- TEXTO
Ano II - 1999


 


 

Um livro clássico

 

Luis Filipe Ribeiro

São 329 páginas de texto, 163 títulos efetivamente citados, 4 partes e 11 capítulos. Esta contabilidade revela uma primeira aproximação com esta obra em tudo e por tudo importante. Ela aponta para um dos traços definidores de Psicologia da Arte, de Vigotski. Trata-se de um estudo teórico atado rigidamente às regras acadêmicas. Para tratar de seu assunto o autor percorre uma vastíssima bibliografia que o antecede nesse campo de problemas, discute-a e, só então, adianta suas hipóteses e propõe suas alternativas.
Este é um dos problemas para a sua leitura, hoje. Escrito entre 1924 e 1926, quando o autor deslizava dos 28 para os 30 anos de idade, Psicologia da Arte constitui-se num alentado ensaio de erudição. Sendo assim nenhuma concessão é feita ao leitor em termos de leveza de estilo ou elegância de linguagem. É uma obra dura. Onde se entende, não sem equívoco, a seriedade como uma forma de escrever que pressupõe do leitor conhecimento e leituras equivalentes às do autor. Leituras estas quase todas inacessíveis em nossa contemporaneidade. Pressupõe, ademais, que o trabalho científico não pode nem deve permitir-se um didatismo um pouco mais amplo que o acatado nos fechados portões da academia.

Entradas de dados:
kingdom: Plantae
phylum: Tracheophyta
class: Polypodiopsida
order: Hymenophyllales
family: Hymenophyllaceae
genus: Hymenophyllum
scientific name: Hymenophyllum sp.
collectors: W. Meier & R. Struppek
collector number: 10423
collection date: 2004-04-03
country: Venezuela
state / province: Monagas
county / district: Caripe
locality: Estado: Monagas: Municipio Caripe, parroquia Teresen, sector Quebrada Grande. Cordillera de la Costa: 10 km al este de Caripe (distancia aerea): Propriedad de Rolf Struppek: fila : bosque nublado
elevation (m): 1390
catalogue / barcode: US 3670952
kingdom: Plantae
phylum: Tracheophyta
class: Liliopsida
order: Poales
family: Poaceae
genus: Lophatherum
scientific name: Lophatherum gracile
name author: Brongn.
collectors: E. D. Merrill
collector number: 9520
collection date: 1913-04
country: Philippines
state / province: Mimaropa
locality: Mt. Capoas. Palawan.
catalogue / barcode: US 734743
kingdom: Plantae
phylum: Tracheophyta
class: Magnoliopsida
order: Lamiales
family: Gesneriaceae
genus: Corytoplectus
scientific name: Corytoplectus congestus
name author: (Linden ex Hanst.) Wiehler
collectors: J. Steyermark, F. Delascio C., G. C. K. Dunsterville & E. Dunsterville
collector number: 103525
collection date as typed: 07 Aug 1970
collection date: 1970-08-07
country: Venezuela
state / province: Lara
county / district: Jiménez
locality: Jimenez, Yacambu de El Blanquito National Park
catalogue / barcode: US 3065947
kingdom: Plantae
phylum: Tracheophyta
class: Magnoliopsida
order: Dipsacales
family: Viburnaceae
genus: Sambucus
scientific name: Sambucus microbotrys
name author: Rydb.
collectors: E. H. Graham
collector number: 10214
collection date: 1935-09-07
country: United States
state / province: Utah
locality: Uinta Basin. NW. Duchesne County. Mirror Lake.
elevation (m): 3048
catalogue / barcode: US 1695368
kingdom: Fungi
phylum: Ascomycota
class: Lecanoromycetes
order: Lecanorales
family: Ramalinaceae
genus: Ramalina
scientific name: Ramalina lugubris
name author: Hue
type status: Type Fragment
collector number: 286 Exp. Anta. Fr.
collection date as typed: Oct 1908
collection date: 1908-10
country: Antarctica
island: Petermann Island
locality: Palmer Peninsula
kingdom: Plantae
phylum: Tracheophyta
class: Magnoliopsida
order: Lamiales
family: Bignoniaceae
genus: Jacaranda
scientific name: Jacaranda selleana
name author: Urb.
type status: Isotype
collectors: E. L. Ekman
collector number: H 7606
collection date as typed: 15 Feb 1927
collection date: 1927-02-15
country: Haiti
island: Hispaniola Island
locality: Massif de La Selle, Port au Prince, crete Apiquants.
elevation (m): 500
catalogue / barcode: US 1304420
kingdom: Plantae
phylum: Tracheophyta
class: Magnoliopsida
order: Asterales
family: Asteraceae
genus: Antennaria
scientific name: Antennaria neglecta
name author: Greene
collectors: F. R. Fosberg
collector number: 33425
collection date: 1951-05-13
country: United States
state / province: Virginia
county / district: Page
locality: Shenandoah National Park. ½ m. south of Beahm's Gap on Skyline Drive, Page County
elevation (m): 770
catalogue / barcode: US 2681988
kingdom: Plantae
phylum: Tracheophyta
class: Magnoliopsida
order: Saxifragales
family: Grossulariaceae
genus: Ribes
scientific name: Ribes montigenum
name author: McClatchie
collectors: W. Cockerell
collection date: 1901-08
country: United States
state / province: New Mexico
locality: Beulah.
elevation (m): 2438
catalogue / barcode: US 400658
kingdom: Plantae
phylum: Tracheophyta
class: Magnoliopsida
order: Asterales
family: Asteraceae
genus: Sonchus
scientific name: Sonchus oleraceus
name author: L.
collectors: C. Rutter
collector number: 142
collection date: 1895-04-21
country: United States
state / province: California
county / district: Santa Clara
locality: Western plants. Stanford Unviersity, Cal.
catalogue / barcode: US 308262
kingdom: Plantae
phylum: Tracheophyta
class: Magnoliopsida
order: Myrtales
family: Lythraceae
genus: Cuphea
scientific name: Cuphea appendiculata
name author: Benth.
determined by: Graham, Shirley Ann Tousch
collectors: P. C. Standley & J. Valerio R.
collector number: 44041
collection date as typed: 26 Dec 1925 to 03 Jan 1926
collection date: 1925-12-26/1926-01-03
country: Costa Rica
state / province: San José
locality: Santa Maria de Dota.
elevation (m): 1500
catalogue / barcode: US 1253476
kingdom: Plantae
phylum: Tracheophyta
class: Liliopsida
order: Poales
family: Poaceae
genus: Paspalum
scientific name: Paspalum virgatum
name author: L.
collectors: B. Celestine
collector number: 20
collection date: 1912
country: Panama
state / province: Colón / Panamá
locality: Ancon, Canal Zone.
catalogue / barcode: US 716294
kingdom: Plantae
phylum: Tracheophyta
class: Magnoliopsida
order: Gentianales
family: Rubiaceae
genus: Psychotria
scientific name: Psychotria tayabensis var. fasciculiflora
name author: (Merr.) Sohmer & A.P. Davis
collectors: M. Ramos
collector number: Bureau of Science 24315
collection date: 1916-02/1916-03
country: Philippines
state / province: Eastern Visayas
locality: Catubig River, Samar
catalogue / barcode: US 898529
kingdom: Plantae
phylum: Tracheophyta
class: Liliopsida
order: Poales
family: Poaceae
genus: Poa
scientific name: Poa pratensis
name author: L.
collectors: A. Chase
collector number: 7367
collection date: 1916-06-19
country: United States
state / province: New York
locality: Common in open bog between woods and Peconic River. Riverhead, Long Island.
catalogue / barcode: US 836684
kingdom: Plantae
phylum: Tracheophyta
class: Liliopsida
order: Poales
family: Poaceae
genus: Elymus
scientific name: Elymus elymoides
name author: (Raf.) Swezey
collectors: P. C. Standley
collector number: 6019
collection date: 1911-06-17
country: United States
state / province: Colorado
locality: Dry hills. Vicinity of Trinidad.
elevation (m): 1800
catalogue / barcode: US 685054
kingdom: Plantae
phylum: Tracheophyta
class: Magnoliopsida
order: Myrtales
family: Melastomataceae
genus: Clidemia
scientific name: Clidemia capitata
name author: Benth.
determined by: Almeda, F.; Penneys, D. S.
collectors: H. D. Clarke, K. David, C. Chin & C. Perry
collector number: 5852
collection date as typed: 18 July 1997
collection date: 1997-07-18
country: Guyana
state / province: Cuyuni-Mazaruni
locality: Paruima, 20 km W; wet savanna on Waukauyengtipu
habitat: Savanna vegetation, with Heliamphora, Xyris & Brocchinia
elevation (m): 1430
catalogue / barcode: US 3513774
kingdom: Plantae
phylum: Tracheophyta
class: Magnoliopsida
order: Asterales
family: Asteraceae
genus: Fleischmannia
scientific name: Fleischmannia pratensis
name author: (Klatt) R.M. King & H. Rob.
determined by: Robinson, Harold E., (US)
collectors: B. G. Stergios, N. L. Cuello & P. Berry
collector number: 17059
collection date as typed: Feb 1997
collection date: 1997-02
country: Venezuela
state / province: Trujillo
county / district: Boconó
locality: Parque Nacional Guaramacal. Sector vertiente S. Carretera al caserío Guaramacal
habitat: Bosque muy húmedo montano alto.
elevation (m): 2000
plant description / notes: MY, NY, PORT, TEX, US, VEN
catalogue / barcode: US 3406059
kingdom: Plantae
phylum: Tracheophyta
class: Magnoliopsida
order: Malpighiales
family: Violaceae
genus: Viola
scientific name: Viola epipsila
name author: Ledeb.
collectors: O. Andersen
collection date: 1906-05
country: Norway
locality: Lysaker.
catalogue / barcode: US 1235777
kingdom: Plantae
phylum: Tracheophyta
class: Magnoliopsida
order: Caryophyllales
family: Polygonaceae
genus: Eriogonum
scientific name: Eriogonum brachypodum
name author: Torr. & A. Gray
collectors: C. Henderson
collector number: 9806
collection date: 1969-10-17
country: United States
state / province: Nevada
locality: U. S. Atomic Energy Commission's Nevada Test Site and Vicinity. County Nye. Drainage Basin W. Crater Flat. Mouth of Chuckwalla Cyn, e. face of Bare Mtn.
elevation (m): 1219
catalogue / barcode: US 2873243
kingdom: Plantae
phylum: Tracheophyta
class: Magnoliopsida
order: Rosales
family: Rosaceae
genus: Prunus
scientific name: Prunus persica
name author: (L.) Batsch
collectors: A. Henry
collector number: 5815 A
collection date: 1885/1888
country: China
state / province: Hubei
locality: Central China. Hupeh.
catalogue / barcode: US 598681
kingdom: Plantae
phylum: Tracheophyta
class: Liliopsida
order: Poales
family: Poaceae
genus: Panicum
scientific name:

- COMPLETE O SEGUINTE
**1)** Segundo o texto sobre Psicologia da Arte, em que período a obra foi escrita?
**2)** Escreva a continuação do texto sobre Psicologia da Arte, a partir da última frase apresentada.

- RESPOSTAS ESCRITAS
**1)** Entre 1924 e 1926.

**2)**
Mas, nada disso pode empanar a importância e a seriedade desta obra, consagrada por muitas décadas de referências e muitos anos de espera, entre nós, por uma tradução brasileira. Nesta edição da Martins Fontes, ela esteve a cargo de Paulo Bezerra, o que por si só é uma garantia de fidelidade à fonte, uma vez que é um dos raros tradutores, entre nós, que conhece a língua russa como se sua fora. A produção gráfica do trabalho é primorosa, havendo, entretanto dois sérios reparos a serem feitos. O primeiro diz respeito à manutenção da bibliografia no formato provavelmente do original, em que a ordem alfabética por autores, hoje universalizada, é abandonada a favor de um critério numérico que não se explica, nem ajuda as pesquisas. O outro é relativo à inexistência de um índice temático, algo inexplicável numa obra de erudição como esta, o que dificulta enormemente não só a leitura, como qualquer consulta dela derivada.
A obra está dividida em quatro partes ‹ "Metodologia do Problema", "Crítica", "Análise de Reação Estética" e "Psicologia da Arte" ‹ e, cada parte em capítulos, que somam onze no total. Isto revela um travejamento rigoroso no seu desenho e na sua execução.
A primeira parte ‹ "Metodologia do Problema" ‹ é composta por um único capítulo " O problema psicológico da arte", em que se discute e se desenha o campo específico da Psicologia da Arte, separando-a cuidadosamente da Sociologia da Arte. O que, como se verá, não é despido de conseqüências para o conjunto do livro.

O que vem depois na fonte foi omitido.